スウェーデンという国や、食文化に対するイメージを整理したところで、調理実習が始まりました。 調理するメニューは、キノコのキッシュ、ミートボール、リンゴのクランブルパイ。 スウェーデンの地産地消になぞらえて、旬の食材を使ったお料理をイメージしてのメニュー構成です。 先生の関口さんが、工程毎に作業を見せてくれ、その後各班でその作業を実施する、というスタイルで調理は進みました。  いずれのメニューも、難しい工程は無く、またスーパーで手に入る国産の食材を使ってすぐに家でも作ることができそうでした。




全班の調理終了を待って、食事となりました。 皆さんで調理したメニューとあわせて、世界を食べるゼミ生たちが「季節のサラダ」と「かぼちゃのポタージュ」をつくってくれていました。また、ミートボールにはコケモモのジャムとマッシュポテトが、リンゴのパイには冷たいバニラアイスが添えられました。 調理時には、使用するバターや生クリームの量の多さに驚きましたが、食べてみると、それほど重たくはありませんでした。 少し驚いたのが、キッシュの塩っ気の強みです。 入れる量を間違えてしまったのかな? と思うくらいだったのですが、アダムさんによると、スウェーデンでははっきりした味が好まれるので、このくらいが普通とのことでした。

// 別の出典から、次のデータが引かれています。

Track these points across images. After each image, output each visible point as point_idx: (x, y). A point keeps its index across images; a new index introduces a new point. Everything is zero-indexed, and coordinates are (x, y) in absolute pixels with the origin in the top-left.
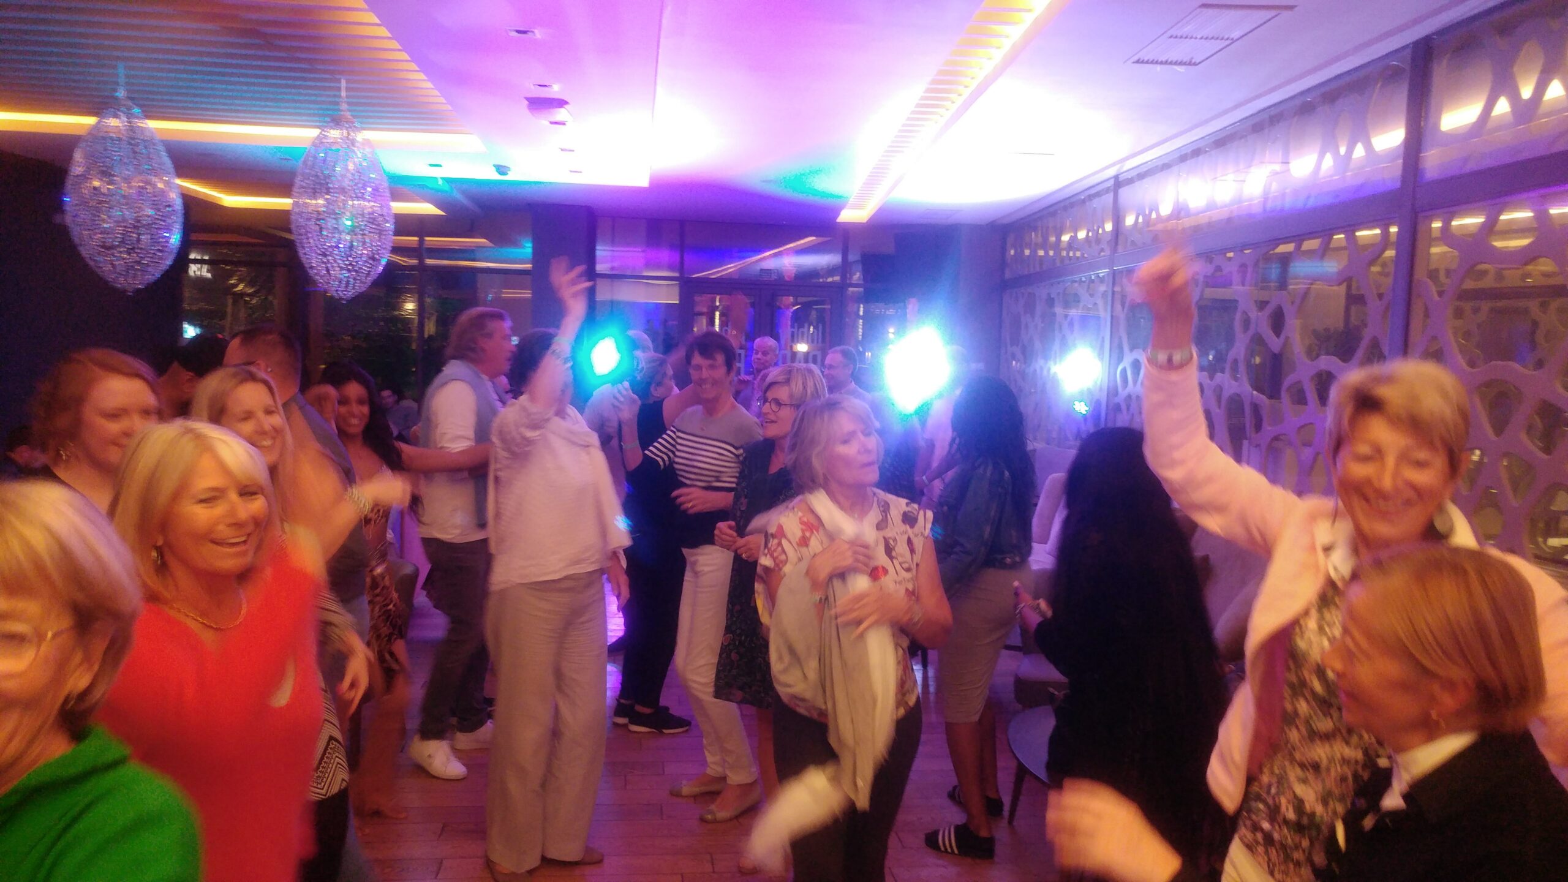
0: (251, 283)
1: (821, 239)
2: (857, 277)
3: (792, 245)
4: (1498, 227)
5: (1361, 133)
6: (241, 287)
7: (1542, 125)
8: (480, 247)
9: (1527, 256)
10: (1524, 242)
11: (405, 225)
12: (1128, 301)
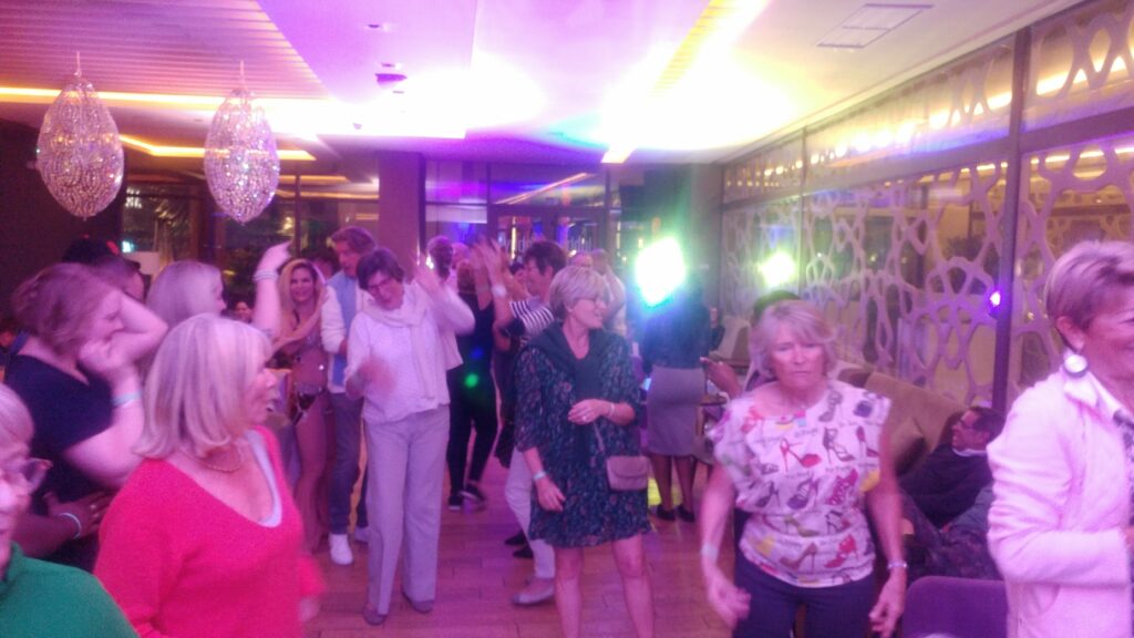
0: (171, 212)
1: (590, 175)
2: (616, 202)
3: (568, 180)
4: (1079, 163)
5: (980, 96)
6: (164, 214)
7: (1108, 88)
8: (340, 183)
9: (1099, 184)
10: (1097, 173)
11: (287, 167)
12: (813, 218)
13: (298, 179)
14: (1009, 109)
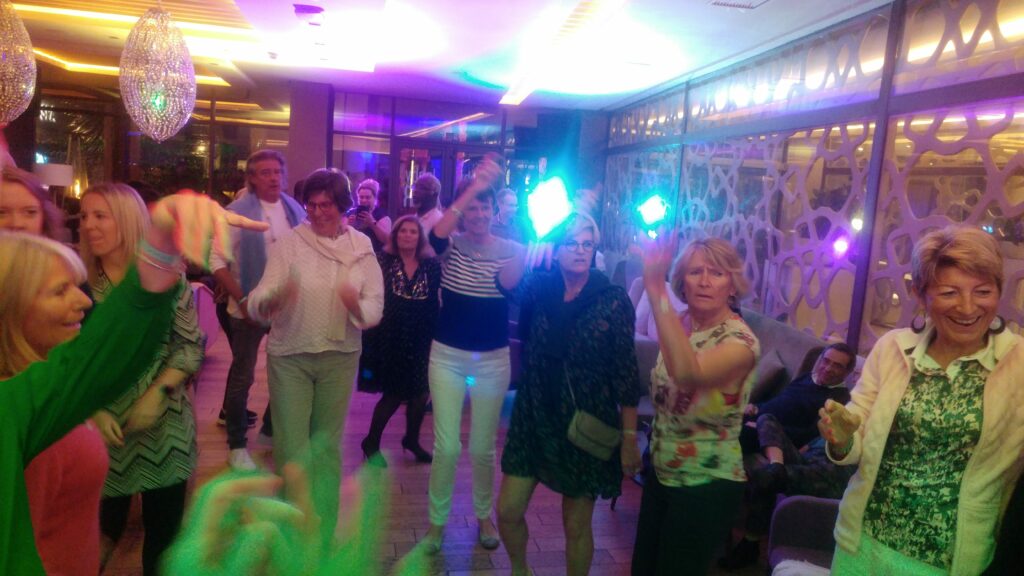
0: (86, 126)
1: (487, 116)
2: (512, 141)
3: (467, 118)
4: (941, 128)
5: (854, 60)
6: (78, 128)
7: (976, 60)
8: (252, 109)
9: (960, 147)
10: (958, 138)
11: (205, 92)
12: (691, 166)
13: (213, 104)
14: (881, 74)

授業の最後は、本授業のタイトル、SKA VI FIKA? のコールに、JA ! のレスポンスで記念撮影。参加された皆さんがお土産のレシピを手に帰る頃には、朝降っていた雨も止んでいました。

この授業の後、レシピを元に復習したり、次にシナモンロールを食べたり、IKEA に行ったりするときに、本授業のテーマの地産地消についてや、スウェーデンのことを思い浮かべてくれたら嬉しいです。